──────── Recorded data

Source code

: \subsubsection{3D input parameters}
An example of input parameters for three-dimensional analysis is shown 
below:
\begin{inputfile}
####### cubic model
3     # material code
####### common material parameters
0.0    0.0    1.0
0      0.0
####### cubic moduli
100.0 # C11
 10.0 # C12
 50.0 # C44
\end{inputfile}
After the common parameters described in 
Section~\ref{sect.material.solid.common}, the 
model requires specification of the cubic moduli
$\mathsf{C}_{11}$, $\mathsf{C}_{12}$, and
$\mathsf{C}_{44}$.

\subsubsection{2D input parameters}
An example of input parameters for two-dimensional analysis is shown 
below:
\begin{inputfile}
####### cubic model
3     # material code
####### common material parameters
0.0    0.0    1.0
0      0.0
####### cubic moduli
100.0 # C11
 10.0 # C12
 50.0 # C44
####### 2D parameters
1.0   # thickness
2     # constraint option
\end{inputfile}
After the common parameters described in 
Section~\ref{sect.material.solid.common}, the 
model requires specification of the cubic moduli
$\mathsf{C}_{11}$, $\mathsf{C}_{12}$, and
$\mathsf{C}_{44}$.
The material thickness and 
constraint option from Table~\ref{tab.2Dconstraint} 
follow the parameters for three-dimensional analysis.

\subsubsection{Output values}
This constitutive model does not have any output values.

────────────────

- [What needs to be done] When a line in the listing above holds the word "analysis", copy it.

- [Solution for this exercise]
An example of input parameters for three-dimensional analysis is shown 
An example of input parameters for two-dimensional analysis is shown 
follow the parameters for three-dimensional analysis.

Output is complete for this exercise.